Held in August each year, the Edinburgh Fringe Festival is one of the biggest dates on the travel calendar. Offering nearly a month of fun and games in this historic city with raucous late pub openings most nights and over 30,000 performances, it’s a must for every traveler.
With so much entertainment on offer, the costs can add up – so here are our top tips on how to make the most of this year’s festival on a budget!
1. Be the first to book accommodation.
Edinburgh hostels have a number of great cheap beds and rooms scattered across the city center but the popularity of the festival with backpackers means the best (and most affordable) places always fill up fast!
2. Search for discount train tickets in advance.
Although the most cost-effective way to get to Edinburgh from the rest of the UK is by bus (London from £10 return), the journey is pretty slow and uncomfortable. Train companies also offer cheap fares when they’re booked before the day of travel (the earlier, the better).
3. Take a friend along to the Half Price Hut.
On the corner of Waverley Bridge and Princes Street (by Princes Mall), there’s a half-price ticket booth for the fringe which offers does 2-for-1 deals for many shows on the day of performance. If none of your mates want to go, you’re bound to meet someone at your hostel with similar interests who’ll be happy to split the costs this way!
4. Arrive early.
From the opening weekend (August 3/4) through to the middle of the second week, the festival is at its quietest and, when there are only small audiences booked in, there are often great discounts to be had.
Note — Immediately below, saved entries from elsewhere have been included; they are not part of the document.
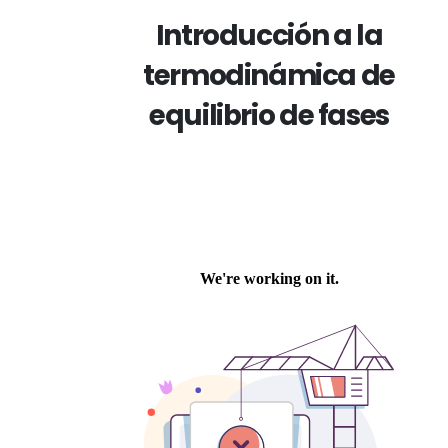
Introducción a la
termodinámica de
equilibrio de fases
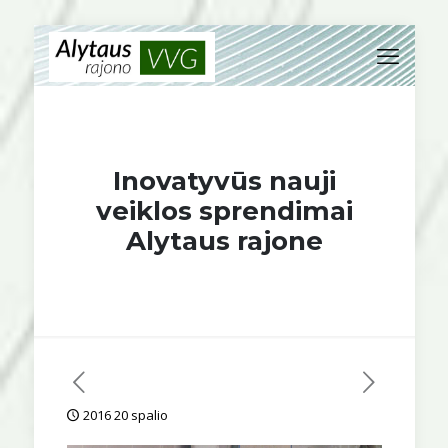
Inovatyvūs nauji
veiklos sprendimai
Alytaus rajone
2016 20 spalio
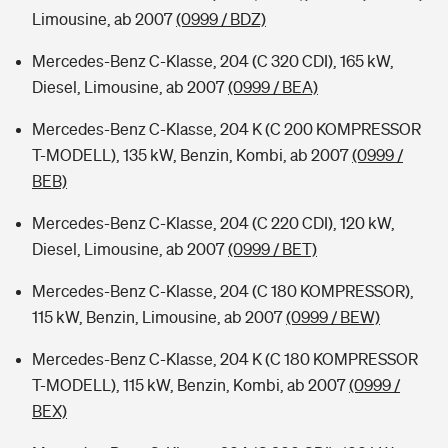
Limousine, ab 2007
(0999 / BDZ)
Mercedes-Benz C-Klasse, 204 (C 320 CDI), 165 kW,
Diesel, Limousine, ab 2007
(0999 / BEA)
Mercedes-Benz C-Klasse, 204 K (C 200 KOMPRESSOR
T-MODELL), 135 kW, Benzin, Kombi, ab 2007
(0999 /
BEB)
Mercedes-Benz C-Klasse, 204 (C 220 CDI), 120 kW,
Diesel, Limousine, ab 2007
(0999 / BET)
Mercedes-Benz C-Klasse, 204 (C 180 KOMPRESSOR),
115 kW, Benzin, Limousine, ab 2007
(0999 / BEW)
Mercedes-Benz C-Klasse, 204 K (C 180 KOMPRESSOR
T-MODELL), 115 kW, Benzin, Kombi, ab 2007
(0999 /
BEX)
Hanging around outside one of the big theatres like The Pleasance can be a great way to get cheap (or even free) tickets when organizers hope to fill up seats at the last minute.
5. Knock the sellers down.
When you’re offered a deal, investigate the possibility of an even cheaper one! It’s always worth asking…
6. Check out snippets of over 100 shows at Fringe Sunday.
On 10th August 2008, the Edinburgh Meadows hosts a day of cabaret, theatre, music dance and comedy – all for free! This busy day is the largest free event of the Fringe Festival and includes a farmers market and a host of family-friendly fun.
7. See top comedians on the cheap at Amnesty International’s Stand Up for Freedom gigs.
Although most of the low-priced shows involve fun but alternative stuff, the charity’s two sponsored late-night shows on 6th and 13th August include such illustrious names as Ed Byrne and Jo Caufield and are a bargain! What’s more, proceeds go directly towards Amnesty International’s human rights work.
8. Hit the streets!
The central section of the Royal Mile becomes one big, lively street-theatre throughout August, with acrobats, entertainers and musicians all entertaining the crowds that flock to the city. Head to the National Galleries Complex for everything from fire-eaters to Peruvian pan-pipes and a truly festive atmosphere.
9. Visit Arthur Smith’s Arturart gallery on Queen Street for just £5.
During the Fringe this museum is packed with silly installations using two-way mirrors and CCTV from top names such as Stewart Lee, Jo Brand, Tim Vine and Harry Hill. It was awarded the if.comedy panel prize in 2007 and is definitely worth a visit.
10. Work for your living!
The numerous pubs and restaurants around Edinburgh are always keen to take on visitors for casual work throughout the festival to help with the massive crowds. With a few nights work behind the bar the festival could end up costing next to nothing! And, with late openings and a constant buzz around the city, it’s entertaining as well as a job.